Remember those comic strips that were so popular not so long ago? The ones like Order of the Stick, Nodwick and Dork Tower that take their humor from not only the experience of playing a role-playing game, but also the clichés of the games themselves? Imagine if one of those comic series was a podcast. That podcast would be the Trapcast and the hosts would be the wacky characters within that comic.
With this context in mind, Brant is the long-suffering leader of the group. He’s the man who does the technical work and is the poor guy who has tasked himself with herding this particular pack of cats. Of course, he’s also generally the one who is enabling the madness that surrounds him. Brant generally either feeds the insanity that surrounds him or he starts it and then sits back and lets it build to a head before stepping in to bring things back on track. He’s also the one who points out just how crazy some of the things everyone says are.
George, on the other hand, is the mad wizard that the party picks up somewhere along the way. Or perhaps he just follows along and no one has bothered to run him off. He’s seen some cyclopean horror that the human mind is meant to see and it has clearly shattered his sanity. Generally, his ramblings are both pointless and completely hilarious, but every now and then, like any lunatic’s ramblings, something brilliant comes through. He’s also got a bizarre and disturbing fascination with Sting’s song Desert Rose.
Jenn is the princess who has decided to tag along with the group whether they like it or not. She’s decided that she wants an adventure (and potentially, a cute pet) and she is evanescently dedicated to doing so. She is also almost unbearably cute and seems to be able to get away with murder by playing the “I’m cute, don’t be mean to me” card. But she’s also come a long way even from the beginning of the show. Jenn was almost a complete novice when the show started but in the short span that the show’s been on, she’s been to a ton of conventions and tried a ton of games. In fact, she’s been to more cons in the last year than I’ve been to in my whole life.
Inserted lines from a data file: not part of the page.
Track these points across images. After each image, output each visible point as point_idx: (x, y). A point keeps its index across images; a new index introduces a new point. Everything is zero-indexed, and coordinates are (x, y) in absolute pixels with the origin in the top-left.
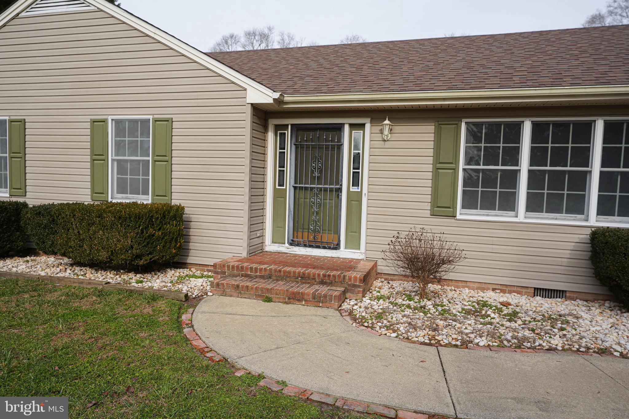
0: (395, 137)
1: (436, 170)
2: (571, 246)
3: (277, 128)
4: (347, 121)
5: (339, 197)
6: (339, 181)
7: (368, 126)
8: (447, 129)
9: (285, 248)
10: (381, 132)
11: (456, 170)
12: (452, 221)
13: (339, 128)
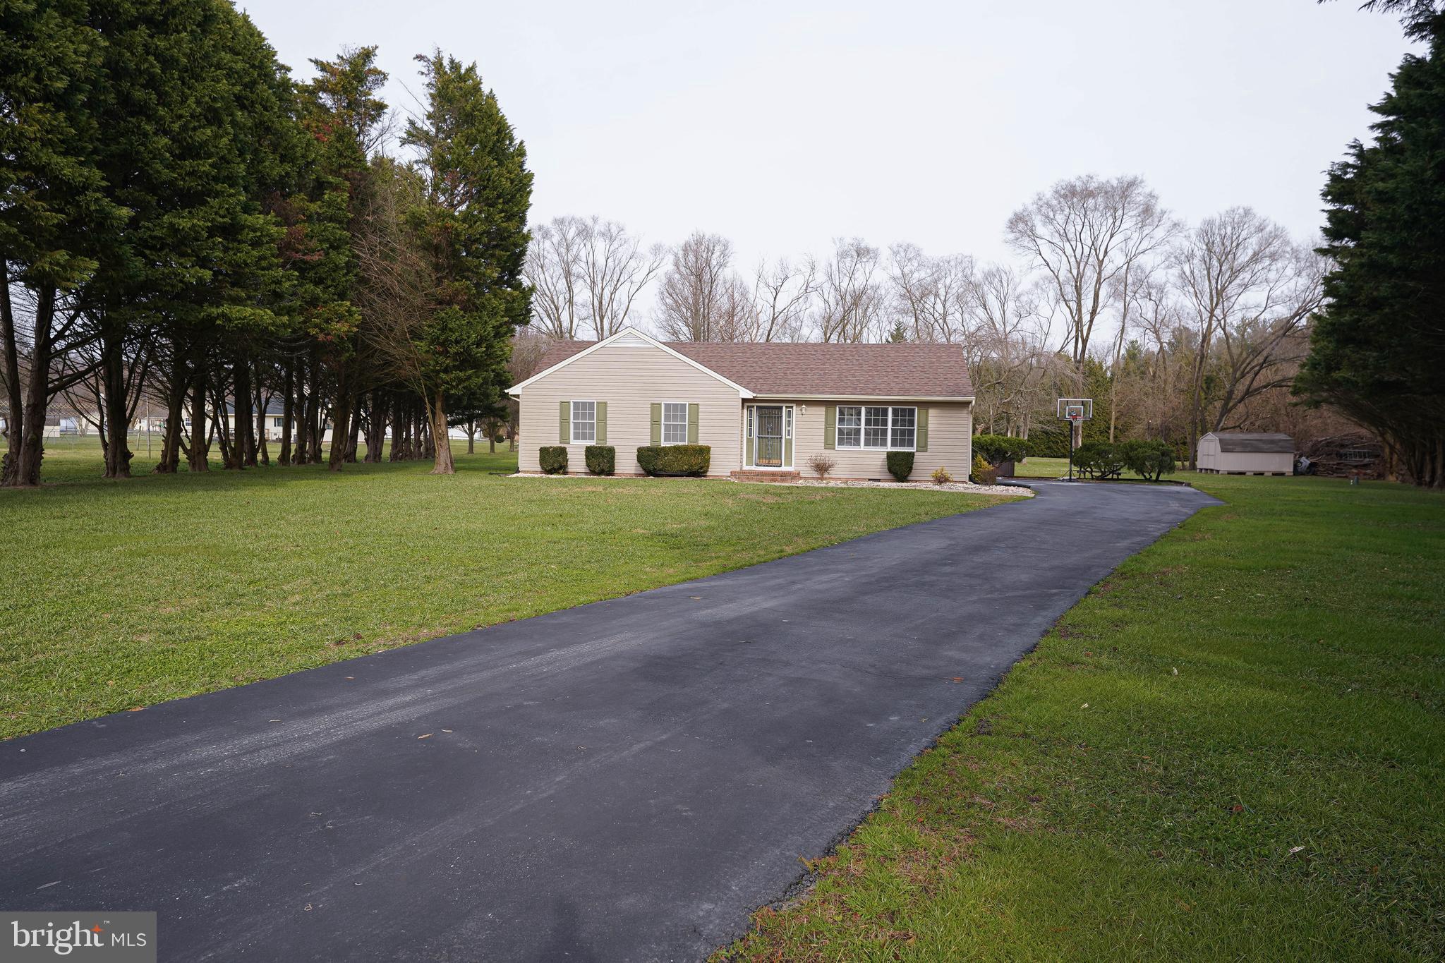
0: (808, 413)
1: (826, 428)
2: (881, 460)
3: (748, 407)
4: (784, 405)
5: (781, 441)
6: (781, 434)
7: (794, 408)
8: (831, 409)
9: (754, 468)
10: (801, 410)
11: (835, 428)
12: (832, 451)
13: (781, 408)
Finally, there is Sara. Sara is the bawdy tavern wench with a dirty mouth, a mean right hook and just maybe a heart of gold. She is brassy and clearly doesn’t have any problem speaking her mind. She is not mean spirited, however. Though she can, occasionally be a bit abrasive, it doesn’t feel as though she’s just being abrasive to be mean. That’s simply her personality and her way of expressing herself. By the same token, if someone doesn’t like it, she doesn’t really care.
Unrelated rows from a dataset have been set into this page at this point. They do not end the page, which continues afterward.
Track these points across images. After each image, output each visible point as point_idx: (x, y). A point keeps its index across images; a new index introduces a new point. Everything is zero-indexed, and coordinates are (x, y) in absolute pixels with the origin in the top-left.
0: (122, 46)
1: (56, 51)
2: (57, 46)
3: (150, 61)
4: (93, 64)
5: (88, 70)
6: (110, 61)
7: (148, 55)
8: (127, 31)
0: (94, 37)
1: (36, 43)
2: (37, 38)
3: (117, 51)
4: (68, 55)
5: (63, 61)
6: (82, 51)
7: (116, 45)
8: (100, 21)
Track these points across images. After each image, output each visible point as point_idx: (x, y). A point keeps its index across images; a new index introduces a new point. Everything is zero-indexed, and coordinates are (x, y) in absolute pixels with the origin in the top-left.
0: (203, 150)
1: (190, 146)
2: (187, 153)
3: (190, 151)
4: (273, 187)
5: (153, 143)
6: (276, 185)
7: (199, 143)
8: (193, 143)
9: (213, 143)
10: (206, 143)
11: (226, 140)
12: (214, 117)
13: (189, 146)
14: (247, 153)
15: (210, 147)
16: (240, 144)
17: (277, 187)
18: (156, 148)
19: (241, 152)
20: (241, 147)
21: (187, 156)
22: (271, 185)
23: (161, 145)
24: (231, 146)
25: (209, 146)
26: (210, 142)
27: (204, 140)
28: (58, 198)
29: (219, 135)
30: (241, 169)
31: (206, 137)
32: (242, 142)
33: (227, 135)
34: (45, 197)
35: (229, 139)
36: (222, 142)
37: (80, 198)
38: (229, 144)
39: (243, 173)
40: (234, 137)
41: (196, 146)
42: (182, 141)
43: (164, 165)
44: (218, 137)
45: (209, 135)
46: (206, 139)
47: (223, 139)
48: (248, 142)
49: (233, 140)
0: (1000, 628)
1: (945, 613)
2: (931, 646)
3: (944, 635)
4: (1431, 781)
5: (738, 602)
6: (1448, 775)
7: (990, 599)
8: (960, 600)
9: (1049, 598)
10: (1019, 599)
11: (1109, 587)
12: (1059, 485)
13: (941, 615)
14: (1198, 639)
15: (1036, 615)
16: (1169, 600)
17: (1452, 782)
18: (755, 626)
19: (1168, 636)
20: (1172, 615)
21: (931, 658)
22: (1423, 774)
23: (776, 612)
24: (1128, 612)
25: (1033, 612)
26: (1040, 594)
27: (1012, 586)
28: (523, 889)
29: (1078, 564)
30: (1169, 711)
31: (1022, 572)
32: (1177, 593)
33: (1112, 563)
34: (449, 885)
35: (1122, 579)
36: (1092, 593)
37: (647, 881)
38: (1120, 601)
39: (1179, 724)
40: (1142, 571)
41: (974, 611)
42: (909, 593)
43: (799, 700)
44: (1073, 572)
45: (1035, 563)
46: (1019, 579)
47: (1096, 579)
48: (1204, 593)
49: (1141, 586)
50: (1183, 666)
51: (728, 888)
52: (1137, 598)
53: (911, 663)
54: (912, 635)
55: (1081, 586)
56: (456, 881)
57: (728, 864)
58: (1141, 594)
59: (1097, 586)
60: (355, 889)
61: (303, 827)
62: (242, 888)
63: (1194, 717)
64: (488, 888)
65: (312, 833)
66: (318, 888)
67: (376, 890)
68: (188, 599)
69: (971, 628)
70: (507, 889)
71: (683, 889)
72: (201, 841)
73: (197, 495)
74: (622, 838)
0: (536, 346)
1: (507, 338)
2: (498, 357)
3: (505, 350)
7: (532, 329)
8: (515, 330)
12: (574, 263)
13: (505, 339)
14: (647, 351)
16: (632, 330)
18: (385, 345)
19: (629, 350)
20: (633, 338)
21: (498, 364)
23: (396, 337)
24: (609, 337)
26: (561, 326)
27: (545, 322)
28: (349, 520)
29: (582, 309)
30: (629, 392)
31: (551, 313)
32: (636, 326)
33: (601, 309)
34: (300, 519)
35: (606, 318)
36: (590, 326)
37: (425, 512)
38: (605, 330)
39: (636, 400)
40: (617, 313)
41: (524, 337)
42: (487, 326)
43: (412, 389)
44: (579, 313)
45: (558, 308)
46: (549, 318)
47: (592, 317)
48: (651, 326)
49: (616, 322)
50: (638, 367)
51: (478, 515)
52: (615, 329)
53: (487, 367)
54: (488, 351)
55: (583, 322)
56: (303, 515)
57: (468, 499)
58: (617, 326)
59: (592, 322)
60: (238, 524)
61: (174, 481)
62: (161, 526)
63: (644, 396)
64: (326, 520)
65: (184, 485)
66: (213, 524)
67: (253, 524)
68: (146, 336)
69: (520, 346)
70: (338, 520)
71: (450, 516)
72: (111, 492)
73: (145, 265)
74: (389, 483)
All of the members of the Trapcast are relatively new to gaming and occasionally, they are a bit uninformed about the industry, particular games and mechanics. My inner fat beard alternatively wants to yell facts at them, or to teach them about what they don’t know and I wonder why I bother listening at all.
It never takes me long to remember, though. The Trapcast is both ridiculously entertaining and they have still have that new gamer smell. Listening to how excited they get about things that I take for granted as they discover them reminds me of how exciting role-playing games can be and helps keeps me from becoming jaded.
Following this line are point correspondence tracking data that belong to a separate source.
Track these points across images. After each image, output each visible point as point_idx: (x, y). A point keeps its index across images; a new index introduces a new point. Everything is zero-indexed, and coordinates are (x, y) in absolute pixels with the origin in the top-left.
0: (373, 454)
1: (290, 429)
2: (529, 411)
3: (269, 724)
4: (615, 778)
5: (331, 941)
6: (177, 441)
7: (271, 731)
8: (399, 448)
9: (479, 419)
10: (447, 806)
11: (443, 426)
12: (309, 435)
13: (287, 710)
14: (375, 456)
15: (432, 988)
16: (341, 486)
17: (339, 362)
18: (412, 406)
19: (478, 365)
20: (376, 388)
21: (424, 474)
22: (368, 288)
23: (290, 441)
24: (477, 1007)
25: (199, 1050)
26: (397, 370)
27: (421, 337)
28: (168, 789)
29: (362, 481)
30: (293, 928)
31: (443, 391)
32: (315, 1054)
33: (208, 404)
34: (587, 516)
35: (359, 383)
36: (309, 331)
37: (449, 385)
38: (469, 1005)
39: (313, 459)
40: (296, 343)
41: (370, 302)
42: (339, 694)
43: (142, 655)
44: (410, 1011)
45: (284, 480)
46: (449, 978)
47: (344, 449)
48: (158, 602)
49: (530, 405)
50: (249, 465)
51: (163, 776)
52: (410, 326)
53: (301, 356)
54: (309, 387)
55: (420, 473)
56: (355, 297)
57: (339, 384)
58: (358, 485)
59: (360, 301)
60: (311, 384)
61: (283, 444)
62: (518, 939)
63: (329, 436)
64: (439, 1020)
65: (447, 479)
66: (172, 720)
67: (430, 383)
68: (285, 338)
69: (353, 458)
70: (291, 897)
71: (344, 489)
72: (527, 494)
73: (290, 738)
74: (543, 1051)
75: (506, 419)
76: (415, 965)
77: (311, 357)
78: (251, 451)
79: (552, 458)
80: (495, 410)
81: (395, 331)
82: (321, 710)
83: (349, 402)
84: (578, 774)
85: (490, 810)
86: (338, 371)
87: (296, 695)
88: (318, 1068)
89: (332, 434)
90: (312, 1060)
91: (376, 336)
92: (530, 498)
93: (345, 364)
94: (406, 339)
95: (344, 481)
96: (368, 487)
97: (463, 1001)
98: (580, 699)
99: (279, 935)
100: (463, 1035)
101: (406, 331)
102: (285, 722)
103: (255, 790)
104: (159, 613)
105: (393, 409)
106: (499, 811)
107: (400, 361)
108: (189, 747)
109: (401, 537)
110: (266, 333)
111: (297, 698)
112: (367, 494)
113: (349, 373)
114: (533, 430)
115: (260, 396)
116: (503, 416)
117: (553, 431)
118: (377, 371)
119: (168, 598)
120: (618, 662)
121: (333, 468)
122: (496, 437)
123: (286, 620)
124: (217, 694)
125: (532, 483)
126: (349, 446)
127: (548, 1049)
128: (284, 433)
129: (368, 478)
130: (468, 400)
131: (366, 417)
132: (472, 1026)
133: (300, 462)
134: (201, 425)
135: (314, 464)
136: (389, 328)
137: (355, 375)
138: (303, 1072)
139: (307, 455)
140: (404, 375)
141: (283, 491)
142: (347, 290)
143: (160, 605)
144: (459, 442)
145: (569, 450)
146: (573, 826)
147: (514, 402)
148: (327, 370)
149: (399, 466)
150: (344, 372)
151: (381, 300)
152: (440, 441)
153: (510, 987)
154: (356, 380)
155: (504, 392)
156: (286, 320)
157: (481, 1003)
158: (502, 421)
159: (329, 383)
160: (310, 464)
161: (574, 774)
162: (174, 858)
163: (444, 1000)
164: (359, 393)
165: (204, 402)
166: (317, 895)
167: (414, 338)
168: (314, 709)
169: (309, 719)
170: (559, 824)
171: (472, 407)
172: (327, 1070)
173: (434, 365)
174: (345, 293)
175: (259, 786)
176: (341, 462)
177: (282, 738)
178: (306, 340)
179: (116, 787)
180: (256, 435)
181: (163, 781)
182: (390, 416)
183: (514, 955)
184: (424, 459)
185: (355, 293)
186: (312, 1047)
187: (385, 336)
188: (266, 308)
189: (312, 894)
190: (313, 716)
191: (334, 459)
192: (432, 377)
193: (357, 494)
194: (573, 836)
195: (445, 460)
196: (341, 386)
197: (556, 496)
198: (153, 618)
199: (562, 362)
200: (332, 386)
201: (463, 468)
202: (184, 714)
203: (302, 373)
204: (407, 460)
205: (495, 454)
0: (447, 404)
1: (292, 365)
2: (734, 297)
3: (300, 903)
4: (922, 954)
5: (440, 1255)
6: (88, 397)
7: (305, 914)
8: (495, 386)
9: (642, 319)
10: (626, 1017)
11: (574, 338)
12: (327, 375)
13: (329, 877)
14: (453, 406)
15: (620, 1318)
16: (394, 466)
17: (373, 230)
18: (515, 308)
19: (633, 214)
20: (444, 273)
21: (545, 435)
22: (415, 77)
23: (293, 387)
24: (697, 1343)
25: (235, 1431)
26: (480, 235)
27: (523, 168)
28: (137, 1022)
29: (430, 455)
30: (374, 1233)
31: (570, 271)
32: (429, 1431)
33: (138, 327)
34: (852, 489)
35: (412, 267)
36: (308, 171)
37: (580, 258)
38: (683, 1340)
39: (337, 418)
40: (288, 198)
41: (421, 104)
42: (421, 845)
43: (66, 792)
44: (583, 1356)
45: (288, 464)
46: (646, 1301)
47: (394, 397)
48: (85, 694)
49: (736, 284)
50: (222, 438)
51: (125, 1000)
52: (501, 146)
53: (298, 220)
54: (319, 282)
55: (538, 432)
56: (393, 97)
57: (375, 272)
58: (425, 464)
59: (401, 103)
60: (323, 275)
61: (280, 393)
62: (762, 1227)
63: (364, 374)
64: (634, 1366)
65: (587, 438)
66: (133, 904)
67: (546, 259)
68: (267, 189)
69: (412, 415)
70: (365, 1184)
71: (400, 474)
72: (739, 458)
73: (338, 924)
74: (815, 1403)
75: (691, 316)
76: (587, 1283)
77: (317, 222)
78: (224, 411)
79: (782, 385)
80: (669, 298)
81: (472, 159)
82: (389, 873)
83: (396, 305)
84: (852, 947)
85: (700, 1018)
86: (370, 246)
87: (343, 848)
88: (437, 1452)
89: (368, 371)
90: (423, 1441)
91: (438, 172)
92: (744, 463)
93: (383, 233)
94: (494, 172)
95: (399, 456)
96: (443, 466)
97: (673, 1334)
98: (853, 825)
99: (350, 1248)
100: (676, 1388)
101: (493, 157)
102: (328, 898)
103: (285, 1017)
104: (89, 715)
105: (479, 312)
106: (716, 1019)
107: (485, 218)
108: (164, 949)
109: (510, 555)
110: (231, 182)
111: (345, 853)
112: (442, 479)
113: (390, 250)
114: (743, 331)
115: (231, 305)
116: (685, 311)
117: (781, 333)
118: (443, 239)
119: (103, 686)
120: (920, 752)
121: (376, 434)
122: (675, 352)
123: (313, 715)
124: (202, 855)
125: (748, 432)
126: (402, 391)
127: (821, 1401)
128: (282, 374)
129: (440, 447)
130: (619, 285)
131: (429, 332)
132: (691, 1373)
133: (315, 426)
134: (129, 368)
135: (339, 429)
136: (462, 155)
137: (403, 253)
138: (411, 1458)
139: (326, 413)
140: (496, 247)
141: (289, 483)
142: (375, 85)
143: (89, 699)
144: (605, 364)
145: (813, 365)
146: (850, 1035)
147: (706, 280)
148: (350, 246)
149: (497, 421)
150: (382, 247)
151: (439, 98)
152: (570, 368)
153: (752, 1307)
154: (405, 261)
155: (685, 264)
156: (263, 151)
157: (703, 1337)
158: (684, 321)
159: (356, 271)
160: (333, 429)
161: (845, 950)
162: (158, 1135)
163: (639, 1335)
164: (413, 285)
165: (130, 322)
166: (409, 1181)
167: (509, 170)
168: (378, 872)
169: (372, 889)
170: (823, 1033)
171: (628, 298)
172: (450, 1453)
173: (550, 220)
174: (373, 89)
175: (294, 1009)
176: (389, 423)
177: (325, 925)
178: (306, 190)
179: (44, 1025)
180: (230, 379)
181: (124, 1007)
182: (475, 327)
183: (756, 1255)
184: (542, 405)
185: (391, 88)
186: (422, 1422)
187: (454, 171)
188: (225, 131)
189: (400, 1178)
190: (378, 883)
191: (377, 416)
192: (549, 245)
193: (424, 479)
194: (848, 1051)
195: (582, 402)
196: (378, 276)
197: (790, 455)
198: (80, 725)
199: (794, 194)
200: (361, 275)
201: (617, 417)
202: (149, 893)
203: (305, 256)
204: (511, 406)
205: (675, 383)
The members of the Trapcast are also on the edge of the push to role play online. The assorted members have not only found in-person groups to play with online, they’ve also played a great deal entirely online.
There is has an interesting format on the Trapcast. Each show, they tackle two topics. George and Brant bring one topic for the show while Jenn and Sara bring another. For approximately half the show, they discuss the Standers’ topic while they discuss the Sitters’ topic for the other half. Hopefully, I do not have to explain why one group is called the Standers and the other group is called the Sitters.
When I was considering writing this article, I was afraid that I was going to have to report that the Trapcast had podfaded. However, I’m glad to say that as of last week, they’ve returned from what surprisingly turned out to actually be a hiatus.
First and foremost, the Trapcast is preeminently entertaining. It is usually a wild trip down the rabbit hole, but a trip that will leave you laughing out loud.